== Task instructions ==
Every line of the data that contains the string "casing" must be copied.
═════ Exercise data ═════
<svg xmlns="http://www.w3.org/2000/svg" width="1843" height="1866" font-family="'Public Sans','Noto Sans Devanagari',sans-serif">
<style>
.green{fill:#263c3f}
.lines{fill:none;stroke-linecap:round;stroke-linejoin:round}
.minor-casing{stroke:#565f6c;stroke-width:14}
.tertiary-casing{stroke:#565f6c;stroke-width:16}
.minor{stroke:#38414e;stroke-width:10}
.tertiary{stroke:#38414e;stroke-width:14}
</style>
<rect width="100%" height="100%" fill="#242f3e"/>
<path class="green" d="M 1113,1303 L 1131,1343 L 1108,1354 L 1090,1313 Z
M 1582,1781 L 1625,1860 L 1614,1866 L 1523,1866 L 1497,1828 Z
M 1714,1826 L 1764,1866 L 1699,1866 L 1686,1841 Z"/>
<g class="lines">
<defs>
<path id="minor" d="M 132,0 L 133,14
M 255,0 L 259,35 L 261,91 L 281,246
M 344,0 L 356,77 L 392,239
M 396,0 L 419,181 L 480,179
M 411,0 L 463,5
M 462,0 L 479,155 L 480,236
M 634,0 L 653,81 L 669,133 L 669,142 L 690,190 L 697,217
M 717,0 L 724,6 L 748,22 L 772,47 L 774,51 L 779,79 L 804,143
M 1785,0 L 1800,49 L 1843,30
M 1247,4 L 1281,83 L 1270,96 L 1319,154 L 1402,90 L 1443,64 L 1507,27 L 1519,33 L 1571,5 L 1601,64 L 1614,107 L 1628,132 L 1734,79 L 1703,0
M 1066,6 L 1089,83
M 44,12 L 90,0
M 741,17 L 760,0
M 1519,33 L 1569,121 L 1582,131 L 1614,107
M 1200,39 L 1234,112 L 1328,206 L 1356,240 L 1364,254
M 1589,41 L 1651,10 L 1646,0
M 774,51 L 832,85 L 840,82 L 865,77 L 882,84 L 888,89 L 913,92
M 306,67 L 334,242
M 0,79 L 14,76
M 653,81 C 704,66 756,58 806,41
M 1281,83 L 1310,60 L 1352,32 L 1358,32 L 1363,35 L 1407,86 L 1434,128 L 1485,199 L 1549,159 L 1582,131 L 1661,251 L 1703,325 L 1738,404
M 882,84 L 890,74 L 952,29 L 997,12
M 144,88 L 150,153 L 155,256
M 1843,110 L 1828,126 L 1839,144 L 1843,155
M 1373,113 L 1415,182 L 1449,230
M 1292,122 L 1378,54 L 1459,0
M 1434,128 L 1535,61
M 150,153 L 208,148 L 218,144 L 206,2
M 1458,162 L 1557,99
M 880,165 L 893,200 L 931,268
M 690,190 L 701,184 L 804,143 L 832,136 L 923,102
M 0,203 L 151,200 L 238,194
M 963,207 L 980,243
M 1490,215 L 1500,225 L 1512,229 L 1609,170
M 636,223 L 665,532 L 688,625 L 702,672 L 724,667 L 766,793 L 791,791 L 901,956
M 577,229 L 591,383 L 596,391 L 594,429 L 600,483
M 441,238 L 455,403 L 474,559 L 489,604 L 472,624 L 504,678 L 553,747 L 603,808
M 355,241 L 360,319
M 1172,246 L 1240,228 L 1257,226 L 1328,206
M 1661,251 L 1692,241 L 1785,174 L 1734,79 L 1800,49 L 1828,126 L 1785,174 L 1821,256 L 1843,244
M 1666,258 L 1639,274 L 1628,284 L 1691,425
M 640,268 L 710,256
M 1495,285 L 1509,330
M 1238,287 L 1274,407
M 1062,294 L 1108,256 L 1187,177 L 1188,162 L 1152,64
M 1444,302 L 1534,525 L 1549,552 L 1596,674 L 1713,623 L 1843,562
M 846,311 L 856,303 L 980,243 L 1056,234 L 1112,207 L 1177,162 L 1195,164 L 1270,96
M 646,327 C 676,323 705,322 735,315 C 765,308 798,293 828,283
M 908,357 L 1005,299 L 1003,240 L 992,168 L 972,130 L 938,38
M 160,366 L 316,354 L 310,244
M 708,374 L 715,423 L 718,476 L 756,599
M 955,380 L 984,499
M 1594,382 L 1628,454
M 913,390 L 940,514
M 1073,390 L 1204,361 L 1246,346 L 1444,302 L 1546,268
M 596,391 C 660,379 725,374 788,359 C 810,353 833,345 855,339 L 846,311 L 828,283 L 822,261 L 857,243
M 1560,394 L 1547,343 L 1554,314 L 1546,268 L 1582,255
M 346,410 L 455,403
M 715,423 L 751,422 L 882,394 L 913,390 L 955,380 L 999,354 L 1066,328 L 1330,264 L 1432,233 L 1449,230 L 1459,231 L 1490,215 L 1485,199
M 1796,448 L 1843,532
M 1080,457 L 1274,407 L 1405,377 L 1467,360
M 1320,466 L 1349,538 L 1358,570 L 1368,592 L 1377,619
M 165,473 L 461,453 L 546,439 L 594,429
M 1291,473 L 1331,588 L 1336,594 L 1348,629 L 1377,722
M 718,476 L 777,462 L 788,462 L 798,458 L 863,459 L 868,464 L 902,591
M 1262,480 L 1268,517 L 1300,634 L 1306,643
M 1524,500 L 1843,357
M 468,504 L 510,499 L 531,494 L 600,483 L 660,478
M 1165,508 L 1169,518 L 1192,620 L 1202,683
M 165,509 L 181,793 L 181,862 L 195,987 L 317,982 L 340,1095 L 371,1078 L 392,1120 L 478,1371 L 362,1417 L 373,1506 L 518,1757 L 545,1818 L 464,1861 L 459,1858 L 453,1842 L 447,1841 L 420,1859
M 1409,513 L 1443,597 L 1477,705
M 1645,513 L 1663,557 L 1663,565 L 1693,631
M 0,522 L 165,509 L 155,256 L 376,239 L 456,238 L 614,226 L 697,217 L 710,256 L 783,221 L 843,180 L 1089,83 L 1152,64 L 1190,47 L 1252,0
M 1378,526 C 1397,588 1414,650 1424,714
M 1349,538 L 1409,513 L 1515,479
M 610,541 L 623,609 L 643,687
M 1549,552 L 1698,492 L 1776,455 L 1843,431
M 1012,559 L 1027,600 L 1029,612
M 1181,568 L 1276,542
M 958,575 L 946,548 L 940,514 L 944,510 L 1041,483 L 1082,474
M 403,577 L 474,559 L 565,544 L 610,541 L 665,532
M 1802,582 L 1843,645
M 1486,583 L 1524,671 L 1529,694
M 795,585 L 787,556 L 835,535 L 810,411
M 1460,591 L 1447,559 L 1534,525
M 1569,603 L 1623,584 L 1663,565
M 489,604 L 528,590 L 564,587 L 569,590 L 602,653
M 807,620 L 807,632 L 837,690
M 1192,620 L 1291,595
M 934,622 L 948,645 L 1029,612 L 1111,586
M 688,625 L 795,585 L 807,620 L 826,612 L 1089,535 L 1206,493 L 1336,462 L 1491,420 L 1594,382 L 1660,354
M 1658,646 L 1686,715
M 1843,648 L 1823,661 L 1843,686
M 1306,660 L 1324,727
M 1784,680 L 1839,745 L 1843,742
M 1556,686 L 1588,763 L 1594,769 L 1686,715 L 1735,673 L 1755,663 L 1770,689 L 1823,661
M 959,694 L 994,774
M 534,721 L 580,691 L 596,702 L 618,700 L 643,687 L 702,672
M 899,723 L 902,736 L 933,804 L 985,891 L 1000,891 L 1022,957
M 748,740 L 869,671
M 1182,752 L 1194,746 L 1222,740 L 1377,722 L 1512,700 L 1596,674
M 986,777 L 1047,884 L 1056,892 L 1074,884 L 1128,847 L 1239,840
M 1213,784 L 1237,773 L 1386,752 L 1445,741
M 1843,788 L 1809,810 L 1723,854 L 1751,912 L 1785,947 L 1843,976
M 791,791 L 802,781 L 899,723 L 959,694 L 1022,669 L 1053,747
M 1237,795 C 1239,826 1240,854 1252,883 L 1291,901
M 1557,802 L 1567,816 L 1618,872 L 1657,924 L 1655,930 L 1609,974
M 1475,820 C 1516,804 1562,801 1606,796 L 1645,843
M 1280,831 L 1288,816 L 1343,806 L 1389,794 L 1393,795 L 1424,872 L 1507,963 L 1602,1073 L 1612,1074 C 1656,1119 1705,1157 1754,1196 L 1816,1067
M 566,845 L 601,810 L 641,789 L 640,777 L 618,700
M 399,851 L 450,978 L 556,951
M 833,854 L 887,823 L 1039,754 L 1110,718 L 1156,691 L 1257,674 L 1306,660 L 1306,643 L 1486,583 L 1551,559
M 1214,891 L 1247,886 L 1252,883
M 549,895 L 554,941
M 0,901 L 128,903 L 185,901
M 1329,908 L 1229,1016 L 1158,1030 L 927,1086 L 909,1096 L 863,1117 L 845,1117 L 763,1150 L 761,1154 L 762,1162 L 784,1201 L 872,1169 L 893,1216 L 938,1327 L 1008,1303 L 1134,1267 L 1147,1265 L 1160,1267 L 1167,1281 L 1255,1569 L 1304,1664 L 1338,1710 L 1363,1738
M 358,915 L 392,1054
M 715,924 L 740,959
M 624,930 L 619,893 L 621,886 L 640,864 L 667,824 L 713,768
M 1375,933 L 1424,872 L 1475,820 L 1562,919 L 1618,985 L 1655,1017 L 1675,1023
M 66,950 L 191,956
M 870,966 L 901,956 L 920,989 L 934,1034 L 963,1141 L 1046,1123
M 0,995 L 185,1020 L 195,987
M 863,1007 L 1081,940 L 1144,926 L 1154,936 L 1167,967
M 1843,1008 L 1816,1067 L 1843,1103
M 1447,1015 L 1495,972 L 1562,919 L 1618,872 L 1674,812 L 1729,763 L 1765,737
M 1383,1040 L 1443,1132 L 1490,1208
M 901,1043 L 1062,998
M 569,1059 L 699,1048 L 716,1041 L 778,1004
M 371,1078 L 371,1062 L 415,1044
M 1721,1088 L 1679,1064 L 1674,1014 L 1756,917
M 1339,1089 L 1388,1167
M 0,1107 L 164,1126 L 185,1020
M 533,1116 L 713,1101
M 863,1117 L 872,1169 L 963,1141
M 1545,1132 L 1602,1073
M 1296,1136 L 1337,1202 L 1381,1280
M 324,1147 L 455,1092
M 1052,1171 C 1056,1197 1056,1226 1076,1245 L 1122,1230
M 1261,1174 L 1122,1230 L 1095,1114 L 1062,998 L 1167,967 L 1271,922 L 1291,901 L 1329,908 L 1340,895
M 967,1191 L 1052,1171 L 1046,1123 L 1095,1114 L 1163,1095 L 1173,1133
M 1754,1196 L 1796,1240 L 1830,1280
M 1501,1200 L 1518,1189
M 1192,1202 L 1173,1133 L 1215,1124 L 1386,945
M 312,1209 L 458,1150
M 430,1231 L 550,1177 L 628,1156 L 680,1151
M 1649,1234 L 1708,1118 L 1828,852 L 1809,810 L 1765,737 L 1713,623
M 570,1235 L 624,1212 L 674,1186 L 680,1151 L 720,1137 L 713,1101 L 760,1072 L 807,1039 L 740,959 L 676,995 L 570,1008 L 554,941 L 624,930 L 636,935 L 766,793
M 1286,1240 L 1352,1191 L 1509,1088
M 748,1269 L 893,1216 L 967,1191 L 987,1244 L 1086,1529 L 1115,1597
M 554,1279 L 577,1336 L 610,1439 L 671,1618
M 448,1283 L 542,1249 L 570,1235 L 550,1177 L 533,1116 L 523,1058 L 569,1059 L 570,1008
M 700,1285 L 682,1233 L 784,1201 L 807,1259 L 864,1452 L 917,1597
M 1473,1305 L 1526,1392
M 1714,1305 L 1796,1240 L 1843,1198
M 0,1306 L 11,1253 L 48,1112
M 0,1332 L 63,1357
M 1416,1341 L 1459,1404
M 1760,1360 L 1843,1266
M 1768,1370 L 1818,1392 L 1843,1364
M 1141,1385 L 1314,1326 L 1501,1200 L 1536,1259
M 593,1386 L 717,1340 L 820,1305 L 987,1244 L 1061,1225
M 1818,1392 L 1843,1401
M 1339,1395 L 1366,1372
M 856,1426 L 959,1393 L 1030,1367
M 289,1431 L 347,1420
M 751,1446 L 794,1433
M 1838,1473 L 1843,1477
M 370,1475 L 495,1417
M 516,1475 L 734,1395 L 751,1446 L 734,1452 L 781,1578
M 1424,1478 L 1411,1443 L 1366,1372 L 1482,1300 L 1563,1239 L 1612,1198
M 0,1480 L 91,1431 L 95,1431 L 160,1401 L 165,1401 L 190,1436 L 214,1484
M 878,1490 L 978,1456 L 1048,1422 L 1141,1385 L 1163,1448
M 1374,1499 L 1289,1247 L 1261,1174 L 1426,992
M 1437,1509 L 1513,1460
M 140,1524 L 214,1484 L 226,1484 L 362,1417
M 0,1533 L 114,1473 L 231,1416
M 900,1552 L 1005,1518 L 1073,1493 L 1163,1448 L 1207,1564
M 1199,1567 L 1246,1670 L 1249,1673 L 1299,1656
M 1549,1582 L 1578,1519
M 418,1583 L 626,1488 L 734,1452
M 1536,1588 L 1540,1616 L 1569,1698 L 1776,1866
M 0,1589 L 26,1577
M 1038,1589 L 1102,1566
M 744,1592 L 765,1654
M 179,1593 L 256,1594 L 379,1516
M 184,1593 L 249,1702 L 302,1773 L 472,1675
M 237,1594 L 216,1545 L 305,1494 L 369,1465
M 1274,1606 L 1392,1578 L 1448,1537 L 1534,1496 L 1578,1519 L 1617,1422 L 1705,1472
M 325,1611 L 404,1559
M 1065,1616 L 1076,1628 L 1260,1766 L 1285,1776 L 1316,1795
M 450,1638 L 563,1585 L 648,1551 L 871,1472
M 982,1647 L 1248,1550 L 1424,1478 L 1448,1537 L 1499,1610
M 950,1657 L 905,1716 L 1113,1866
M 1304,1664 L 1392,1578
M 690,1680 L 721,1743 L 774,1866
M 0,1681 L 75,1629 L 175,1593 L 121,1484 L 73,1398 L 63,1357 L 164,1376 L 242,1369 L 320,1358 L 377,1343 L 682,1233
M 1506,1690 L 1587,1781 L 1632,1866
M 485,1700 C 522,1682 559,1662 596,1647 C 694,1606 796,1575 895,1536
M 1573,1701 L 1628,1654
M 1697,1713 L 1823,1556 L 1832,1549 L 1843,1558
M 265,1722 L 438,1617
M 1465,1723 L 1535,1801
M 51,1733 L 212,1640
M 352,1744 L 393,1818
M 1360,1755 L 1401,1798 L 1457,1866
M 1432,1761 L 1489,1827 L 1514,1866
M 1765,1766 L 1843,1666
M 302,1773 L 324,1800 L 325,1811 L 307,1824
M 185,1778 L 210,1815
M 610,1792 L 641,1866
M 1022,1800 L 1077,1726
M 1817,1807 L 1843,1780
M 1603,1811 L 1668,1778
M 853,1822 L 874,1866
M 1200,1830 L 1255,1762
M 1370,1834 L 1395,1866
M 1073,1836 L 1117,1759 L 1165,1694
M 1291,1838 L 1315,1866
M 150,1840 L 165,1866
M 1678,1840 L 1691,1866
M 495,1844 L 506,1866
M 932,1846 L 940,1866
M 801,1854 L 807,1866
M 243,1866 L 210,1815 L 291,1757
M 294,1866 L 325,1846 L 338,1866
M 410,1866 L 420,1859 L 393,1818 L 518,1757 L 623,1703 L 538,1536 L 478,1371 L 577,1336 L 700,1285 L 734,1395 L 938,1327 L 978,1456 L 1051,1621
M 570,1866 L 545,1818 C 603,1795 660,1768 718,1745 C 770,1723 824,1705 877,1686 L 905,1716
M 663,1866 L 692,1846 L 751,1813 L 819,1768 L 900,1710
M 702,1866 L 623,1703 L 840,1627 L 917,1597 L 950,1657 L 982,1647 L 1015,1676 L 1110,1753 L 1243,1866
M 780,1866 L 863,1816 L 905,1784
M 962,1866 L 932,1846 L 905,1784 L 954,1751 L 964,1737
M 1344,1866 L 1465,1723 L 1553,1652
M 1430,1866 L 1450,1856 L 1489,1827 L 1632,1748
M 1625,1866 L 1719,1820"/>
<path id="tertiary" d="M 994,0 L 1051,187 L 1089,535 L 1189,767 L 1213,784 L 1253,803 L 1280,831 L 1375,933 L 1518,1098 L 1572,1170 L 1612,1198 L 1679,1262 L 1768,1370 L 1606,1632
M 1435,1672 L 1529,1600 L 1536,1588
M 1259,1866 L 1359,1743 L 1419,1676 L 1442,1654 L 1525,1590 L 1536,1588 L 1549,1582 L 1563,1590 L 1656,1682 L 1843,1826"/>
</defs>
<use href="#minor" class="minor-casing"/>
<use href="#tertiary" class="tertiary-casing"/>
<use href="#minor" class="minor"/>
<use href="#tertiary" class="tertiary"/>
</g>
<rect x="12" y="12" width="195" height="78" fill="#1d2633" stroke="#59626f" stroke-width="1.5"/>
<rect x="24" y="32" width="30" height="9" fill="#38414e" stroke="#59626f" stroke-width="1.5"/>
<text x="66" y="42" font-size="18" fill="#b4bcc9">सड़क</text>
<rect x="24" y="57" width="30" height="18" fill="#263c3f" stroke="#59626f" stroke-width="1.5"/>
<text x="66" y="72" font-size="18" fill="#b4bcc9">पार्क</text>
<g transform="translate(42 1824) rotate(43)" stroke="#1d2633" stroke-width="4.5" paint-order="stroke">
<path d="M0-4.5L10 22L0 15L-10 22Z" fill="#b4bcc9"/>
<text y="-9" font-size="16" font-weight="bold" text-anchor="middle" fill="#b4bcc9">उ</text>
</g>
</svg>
═════
== Solution for this task ==
.minor-casing{stroke:#565f6c;stroke-width:14}
.tertiary-casing{stroke:#565f6c;stroke-width:16}
<use href="#minor" class="minor-casing"/>
<use href="#tertiary" class="tertiary-casing"/>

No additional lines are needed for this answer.